Business View: ITV's much-misunderstood merger has turned out to be a takeover

Click to follow
The Independent Online

I must declare an interest. Michael Green once took me to breakfast at Claridge's as his PR adviser was concerned the two of us were not getting on. Before the waiter had even poured a cup of coffee, the Carlton chairman turned to me and said: "I've worked you out, Jason. You're one of those Jew-hating Jews."

So you won't be surprised that I didn't shed too many tears when Mr Green lost his brief battle with the giant US fund manager Fidelity over whether he would be executive chairman of ITV, the group being created from the merger of Carlton and Granada. As soon as Fidelity had mustered up a posse of other shareholders, the game was up, despite bleatings from non-executives who should have known better. After all, who owns the company? The shareholders or the management?

However, it could all have been avoided. When Anthony Bolton, the nor- mally mild-mannered Fidelity fund manager, met with Sir Brian Pitman and Sir George Russell, the senior non-executives at Carlton and Granada respectively, they appeared to misunderstand each other. What Mr Bolton has told me is that he told them the management structure they were planning for ITV was unacceptable. What they understood was that the management was unacceptable.

Mr Bolton's worry was that, with Mr Green as executive chairman and Charles Allen as chief executive, you had two bosses. And two bosses with a record of not quite seeing eye to eye. He wanted one boss - the chief executive. And as Mr Green was on the slate as executive chairman, he had to go. (As an aside, I asked whether if Mr Allen had been executive chairman, he would have been given the push. The answer was: "Yes".)
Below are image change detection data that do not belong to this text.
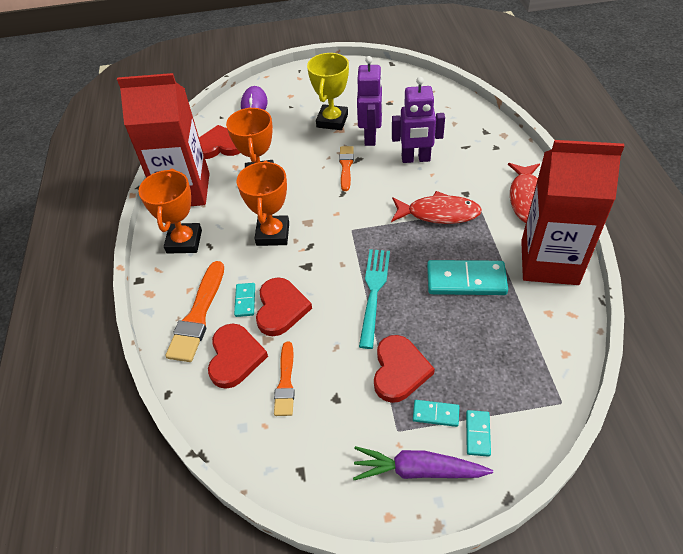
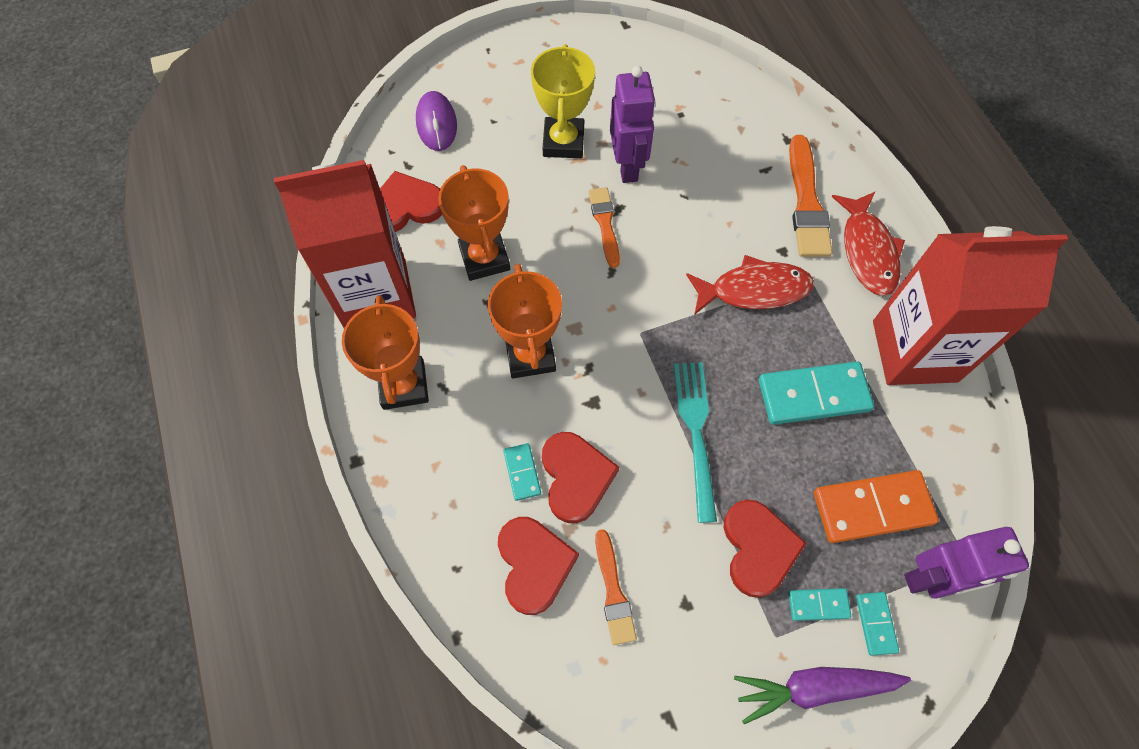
camera: 15 degrees left, 15 degrees up
(198, 315) = (462, 506): orange brush -> orange brush (806, 203)
(415, 159) = (701, 199): purple robot -> purple robot (930, 579)
(493, 356) = (872, 507): none -> orange domino

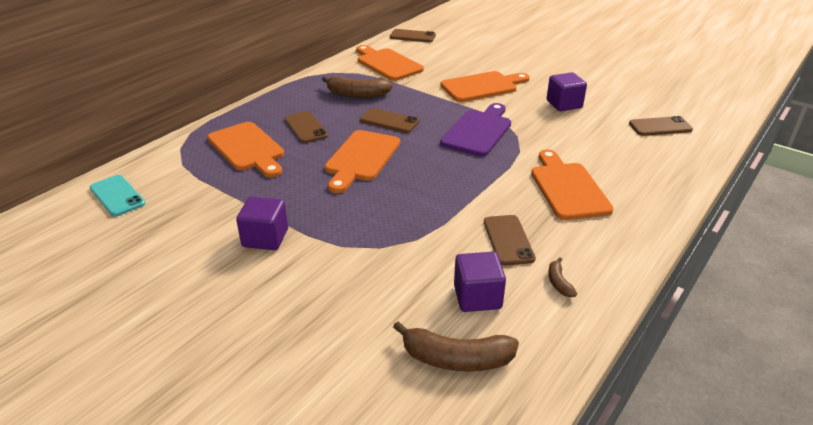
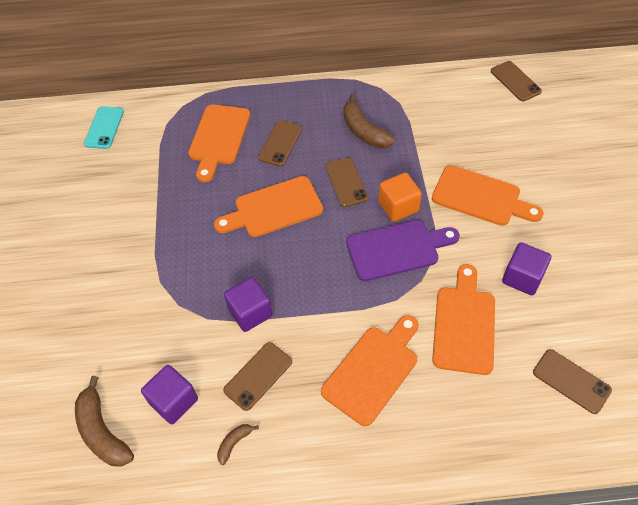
camera: 50 degrees right, 20 degrees up
(265, 238) = (131, 236): purple cube -> purple cube (250, 312)
(387, 64) = (440, 107): orange cutting board -> orange cutting board (464, 324)
(443, 114) = (398, 207): none -> orange cube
Mr Bolton also wanted a new, independent non-executive chairman, to keep a close eye on Mr Allen. In other words, the former Granada boss could not feel too comfortable in his job, either.

The others feeling fragile must be the non-executives. Etienne de Villiers of EuroDisney and John McGrath of Boots both came out publicly in support of Mr Green, then retreated under pressure. Mr Bolton is willing to forgive and forget, though I hear that M. de Villiers isn't and may not make it on to the ITV board.

Two longer-term issues come out of this. One is whether the effect of the Higgs report on the role of senior non-executive directors is going to improve communication between companies and their shareholders, or make it worse. In this case the communication lines failed, and you had two very experienced directors. This structure needs work.

The second is that this episode has put a final nail in the coffin of the concept of a "merger of equals". This structure, where two companies come together as partners and the jobs are divvied up equally, appears good in principle. It is much favoured by merchant banks trying to get agreement at meetings lasting into the early hours of the morning.

But it is a fudge. There are no mergers in the real world. Only takeovers.

The net effect of the ousting of Mr Green is that this deal is turning into a nil-premium takeover of Carlton by Granada. If this was the deal originally on the table, I suspect Carlton would not have accepted it. There are those who say this was a Machiavellian plot hatched by Mr Bolton and Mr Allen. I thinkMr Allen merely saw which way the wind was blowing and put himself in the best position to benefit.

Lazy Google having a giggle

Last March, when asked about an imminent Google flotation, the search engine's co-founder, Sergey Brin, said: "That's a lot of work and I'm lazy. It requires filling out a lot of forms." Presumably Mr Brin has filled out the forms now, but he and his partner Larry Page have yet to find an investment bank to do the float.

Letting slip that they are thinking of a massive online share auction is one way of getting the hungry hounds of Wall Street to cut their fees. But the tactic, championed by veteran Silicon Valley banker Bill Hambrecht, has never been used on this scale before. The two companies floated via online auction so far have a combined value of $365m, just 2.5 per cent of the expected worth of Google.

But if Messrs Brin and Page really want to let the new economy stuff Wall Street, they should go the whole hog - and sell Google shares on eBay.